13. It is not in dispute that the 2nd appellant was found in possession of the motor vehicle; the evidence of PW1 was that when the vehicle was eventually traced at Kariobangi Round- About the 2nd appellant was found inside operating as a tout; this evidence was corroborated by PW3 who was the arresting officer and PW4 a friend of PW1; PW3andPW4were both present when the vehicle was recovered; and the trial court also correctly found  that the 2nd appellant was in  possession and noted this in its judgment by stating;

“Later on 18th November 2012, in the company of the police and PW4 he searched for his motor vehicle and recovered at Dandora round about. First accused was driving it and second accused was the conductor.

Both accused persons were in physical possession of the motor vehicle”

14. There being no direct evidence linking the 2nd appellant to the theft and the trial court having found the 2nd appellant to be in possession it was incumbent upon the trial court to examine the circumstances of the 2nd appellants’ possession for the purposes of ascertaining or for drawing an inference that the 2nd appellant handled or retained the property knowing it to have been stolen or unlawfully obtained.

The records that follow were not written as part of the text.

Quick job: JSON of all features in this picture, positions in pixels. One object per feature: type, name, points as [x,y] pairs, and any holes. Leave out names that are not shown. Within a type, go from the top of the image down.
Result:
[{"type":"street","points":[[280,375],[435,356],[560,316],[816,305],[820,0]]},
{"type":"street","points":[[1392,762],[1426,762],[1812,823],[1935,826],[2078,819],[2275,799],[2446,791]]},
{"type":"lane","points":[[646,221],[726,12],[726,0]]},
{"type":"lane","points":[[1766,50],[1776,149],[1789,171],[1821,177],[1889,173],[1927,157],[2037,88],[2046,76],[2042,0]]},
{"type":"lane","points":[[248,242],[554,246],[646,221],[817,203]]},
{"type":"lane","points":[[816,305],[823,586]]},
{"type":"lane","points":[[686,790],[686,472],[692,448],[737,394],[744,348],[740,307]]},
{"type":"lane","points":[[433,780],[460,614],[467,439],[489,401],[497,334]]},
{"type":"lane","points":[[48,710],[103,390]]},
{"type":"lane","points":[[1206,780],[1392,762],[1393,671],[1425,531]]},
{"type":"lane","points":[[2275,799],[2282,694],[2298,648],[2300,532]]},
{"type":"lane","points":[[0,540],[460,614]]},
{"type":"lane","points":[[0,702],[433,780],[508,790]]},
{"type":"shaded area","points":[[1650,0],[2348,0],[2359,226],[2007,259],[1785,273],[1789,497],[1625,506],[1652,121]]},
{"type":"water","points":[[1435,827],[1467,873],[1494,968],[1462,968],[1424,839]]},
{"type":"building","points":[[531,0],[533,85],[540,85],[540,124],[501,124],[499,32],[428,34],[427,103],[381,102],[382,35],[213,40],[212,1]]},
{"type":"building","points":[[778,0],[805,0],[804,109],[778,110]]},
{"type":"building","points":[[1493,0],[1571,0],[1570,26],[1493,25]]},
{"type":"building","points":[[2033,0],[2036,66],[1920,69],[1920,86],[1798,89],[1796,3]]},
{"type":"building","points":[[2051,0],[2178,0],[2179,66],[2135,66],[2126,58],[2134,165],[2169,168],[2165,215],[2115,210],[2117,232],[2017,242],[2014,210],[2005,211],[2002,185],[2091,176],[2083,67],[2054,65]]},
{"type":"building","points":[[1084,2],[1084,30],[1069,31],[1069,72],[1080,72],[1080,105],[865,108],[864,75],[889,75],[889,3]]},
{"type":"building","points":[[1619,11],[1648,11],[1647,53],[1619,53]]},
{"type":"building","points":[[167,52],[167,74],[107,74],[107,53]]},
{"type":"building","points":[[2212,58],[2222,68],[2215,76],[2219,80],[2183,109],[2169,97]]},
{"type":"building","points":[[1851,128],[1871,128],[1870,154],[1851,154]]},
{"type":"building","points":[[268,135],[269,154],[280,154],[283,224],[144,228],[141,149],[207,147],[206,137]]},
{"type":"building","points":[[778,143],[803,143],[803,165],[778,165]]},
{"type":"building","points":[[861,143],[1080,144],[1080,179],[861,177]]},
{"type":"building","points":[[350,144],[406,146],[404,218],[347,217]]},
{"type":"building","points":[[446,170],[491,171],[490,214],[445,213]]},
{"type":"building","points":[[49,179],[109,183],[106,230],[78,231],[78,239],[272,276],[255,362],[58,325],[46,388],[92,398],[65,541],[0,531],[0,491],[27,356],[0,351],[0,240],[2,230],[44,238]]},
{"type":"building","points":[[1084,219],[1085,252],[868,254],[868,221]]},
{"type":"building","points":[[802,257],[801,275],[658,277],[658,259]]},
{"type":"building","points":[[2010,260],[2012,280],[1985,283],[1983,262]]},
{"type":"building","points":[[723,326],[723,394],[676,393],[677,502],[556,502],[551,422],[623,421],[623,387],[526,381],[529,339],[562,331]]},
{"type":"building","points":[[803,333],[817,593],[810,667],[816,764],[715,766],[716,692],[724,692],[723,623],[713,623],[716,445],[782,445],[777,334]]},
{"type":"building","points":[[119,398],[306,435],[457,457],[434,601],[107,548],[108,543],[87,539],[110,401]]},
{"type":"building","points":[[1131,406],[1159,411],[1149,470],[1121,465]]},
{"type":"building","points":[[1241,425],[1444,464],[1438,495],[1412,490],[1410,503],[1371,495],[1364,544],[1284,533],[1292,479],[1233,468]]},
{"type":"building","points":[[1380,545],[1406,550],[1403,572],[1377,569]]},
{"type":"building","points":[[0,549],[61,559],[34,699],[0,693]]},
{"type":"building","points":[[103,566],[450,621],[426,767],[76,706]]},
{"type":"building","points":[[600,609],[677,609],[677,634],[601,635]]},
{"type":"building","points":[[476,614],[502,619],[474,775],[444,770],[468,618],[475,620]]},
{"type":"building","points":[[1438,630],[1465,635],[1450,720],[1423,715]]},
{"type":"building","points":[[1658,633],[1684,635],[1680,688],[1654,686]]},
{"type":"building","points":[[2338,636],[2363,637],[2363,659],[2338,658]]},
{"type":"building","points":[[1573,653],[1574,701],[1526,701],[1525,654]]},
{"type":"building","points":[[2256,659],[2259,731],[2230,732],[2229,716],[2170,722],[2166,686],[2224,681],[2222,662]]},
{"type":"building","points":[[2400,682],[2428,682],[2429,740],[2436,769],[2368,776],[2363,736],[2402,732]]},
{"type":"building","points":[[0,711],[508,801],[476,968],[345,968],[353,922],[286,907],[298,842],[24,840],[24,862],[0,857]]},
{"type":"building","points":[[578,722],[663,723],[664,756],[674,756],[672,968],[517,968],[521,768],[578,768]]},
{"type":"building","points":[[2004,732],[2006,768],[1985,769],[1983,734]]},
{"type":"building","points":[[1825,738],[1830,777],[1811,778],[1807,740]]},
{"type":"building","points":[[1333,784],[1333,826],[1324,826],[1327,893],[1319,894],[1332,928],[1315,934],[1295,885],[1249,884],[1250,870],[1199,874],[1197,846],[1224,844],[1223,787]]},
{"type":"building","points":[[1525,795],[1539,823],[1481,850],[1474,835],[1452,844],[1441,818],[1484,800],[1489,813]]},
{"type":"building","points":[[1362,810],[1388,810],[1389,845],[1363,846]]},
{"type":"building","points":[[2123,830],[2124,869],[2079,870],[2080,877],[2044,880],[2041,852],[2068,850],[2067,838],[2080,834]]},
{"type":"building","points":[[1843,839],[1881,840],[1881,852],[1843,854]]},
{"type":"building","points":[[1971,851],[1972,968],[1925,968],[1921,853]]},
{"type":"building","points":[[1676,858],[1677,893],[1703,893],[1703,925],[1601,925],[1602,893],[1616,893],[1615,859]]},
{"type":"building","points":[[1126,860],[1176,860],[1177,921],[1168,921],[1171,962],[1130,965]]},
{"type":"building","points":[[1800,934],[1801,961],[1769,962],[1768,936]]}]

15. The condition precedent that must be established is knowledge; the question that must be answered to ascertain whether the trial courts’ decision was right is whether from the facts and circumstances of the case knowledge was proved or can be inferred from the 2nd appellants circumstances of possession;

16. It is trite law that when circumstantial evidence is applicable the circumstances must be such as to convince any reasonable person that no other conclusion was reasonably possible;

17. The trial court in its judgment made the following finding;

“First accused being the driver and the second accused being the conductor thereof. I have no reason to doubt this evidence. It is watertight.

Accused person’s explanation as to how to handle property is not plausible. I do find that they handled stolen property and retained it. The motor vehicle did not belong to any of them.

First accused merely denies everything. Second accused explanation a mere sham”

18. From the above extract this court finds that the trial court failed to direct and address its mind sufficiently to the facts, the law on circumstantial evidence and the explanation given by the 2nd appellant; the State also conceded that the trial court failed to address the explanation given by the 2nd appellant;

19. Having considered the prosecutions’ evidence in totality this court is satisfied the answer to the question posed earlier can only be in the negative; that knowledge by the 2nd appellant that the property was stolen or unlawfully obtained was not proved; neither can an inference of such knowledge be drawn from the 2nd appellants circumstances of possession;

20. There is therefore need to interfere with the trial courts conclusion that the 2nd appellant was guilty of handling stolen property;

21. This ground of appeal is the cornerstone of the appeal; it is found to be meritorious and is hereby allowed.

FINDINGS

22. In the light of the forgoing this court makes the following findings and determination;

i. The prosecution failed to prove that the 2nd appellant knew the property was stolen and or unlawfully obtained;

ii. The circumstances of possession was not sufficient proof that the stolen property was handled with any knowledge;

DETERMINATION

23. The appeal No.58 of 2012 is hereby marked as having been withdrawn;

24. The appeal No.60 of 2012 is found to be with merit and is hereby allowed.

25. The conviction is quashed and sentence set aside.

26. The 2nd appellant be set at liberty forthwith unless otherwise lawfully held.

Orders Accordingly.

Dated, Signed and Delivered at Nyeri this 30th day of March, 2017.